Para os três discípulos, esse evento aparece como um selo sobre aquele que eles seguem: o que acontecerá com ele em Jerusalém, a cidade para a qual Jesus sobe, está em conformidade com todas as Escrituras, está de acordo com a revelação de Deus dada a Israel, o povo de 'aliança.

Inadequados a esse mistério, Pedro, João e Tiago são oprimidos pelo sono, mas conseguem vencê-lo e contemplar “a glória” de Jesus e os dois homens que falam com ele sobre a sua paixão, morte e ressurreição. O peso da glória os invade, de modo que, de algum modo, eles veem o reino de Deus vindo com poder (cf. Mc 9, 1). Pedro, então, em uma espécie de êxtase, pede a Jesus que torne esse momento duradouro, como um momento de visão e não mais de fé, de bem-aventurança e não mais de fadiga, de paz e não mais de luta espiritual.

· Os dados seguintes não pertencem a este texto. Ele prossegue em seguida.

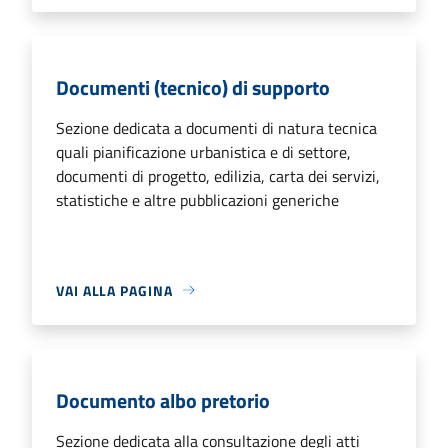
Documenti (tecnico) di supporto
Sezione dedicata a documenti di natura tecnica
quali pianificazione urbanistica e di settore,
documenti di progetto, edilizia, carta dei servizi,
statistiche e altre pubblicazioni generiche
VAI ALLA PAGINA
Documento albo pretorio
Sezione dedicata alla consultazione degli atti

Mas, enquanto Pedro ainda está falando de modo extático, eis que vem a nuvem da Shekinah, da Presença de Deus, que os envolve com a sua sombra, despertando nos discípulos temor e tremor. Estão diante de Deus na sua esfera de vida, não na luz que ofusca, mas na nuvem que obscurece e não permite ver: sentem medo, mas não veem nada, percebem a Presença de Deus, mas não a veem. Mas eles ouvem, escutam o Deus que não se pode ver sem morrer (cf. Ex 33, 20), mas se pode escutar, precisamente como Moisés ensinara aos filhos de Israel: “O Senhor falou a vocês do meio do fogo. Vocês ouviram o som das palavras, mas não viram nenhuma forma: ouvia-se apenas uma voz” (Dt 4, 12).

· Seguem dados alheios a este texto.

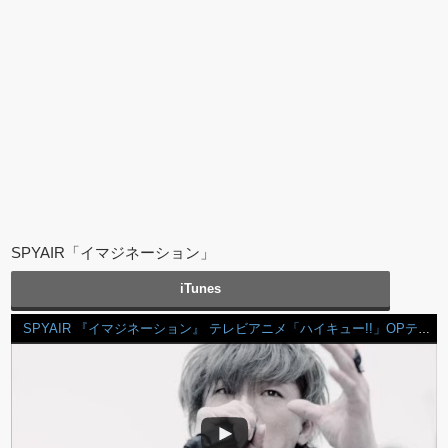
SPYAIR「イマジネーション」
iTunes
SPYAIR 『イマジネーション』 テレビアニメ「ハイキュー!!」OPテーマ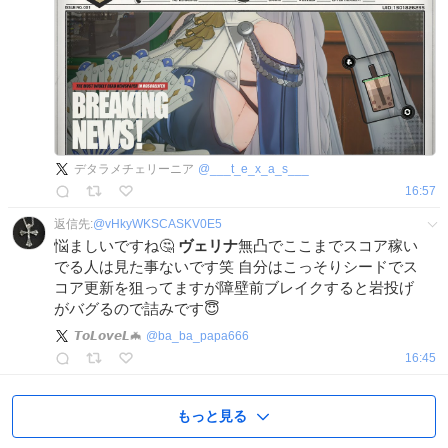
デタラメチェリーニア
@
___t_e_x_a_s___
16:57
返信先:
@
vHkyWKSCASKV0E5
悩ましいですね🤔
ヴェリナ
無凸でここまでスコア稼い
でる人は見た事ないです笑 自分はこっそりシードでス
コア更新を狙ってますが障壁前ブレイクすると岩投げ
がバグるので詰みです😇
𝙏𝙤𝙇𝙤𝙫𝙚𝙇🦇
@
ba_ba_papa666
16:45
もっと見る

A voz de Deus ressoa naquela nuvem como revelação da identidade de Jesus e, ao mesmo tempo, como tarefa para os seus discípulos: “Este é o meu Filho, o Escolhido. Escutai o que ele diz!”. O que Pedro, João e Tiago realmente escutam? Escutam o Profeta prometido por Deus através de Moisés, o Profeta a quem se deve escutar (cf. Dt 18, 15), e veem o cumprimento da profecia de Isaías sobre o anônimo Servo do Senhor, figura esperada pelos fiéis de Israel: “Eis o meu Servo, o meu Eleito” (Is 42, 1).

A revelação já é Jesus mesmo, a sua pessoa, e o grande mandamento “Escuta, Israel!” (Shema’ Jisra’el: Dt 6, 4) torna-se: “Escutem o Filho, o Eleito de Deus, escutem-no!”. A escuta da Lei e dos Profetas também deve se tornar escuta de Jesus, o Filho a quem Deus ama porque cumpre a sua vontade, de acordo com a missão recebida. Os três agora conhecem Jesus: é o Filho amado de Deus, enviado por ele para ser escutado.

Assim, no silêncio, conclui-se esse evento não facilmente narrável: Jesus está novamente sozinho com os três, que, emudecidos pelo espanto e pela adoração do mistério, não falam, não sabem contar o que viram, até depois que Jesus tenha ressuscitado dos mortos. A transfiguração é justamente sinal e profecia da ressurreição!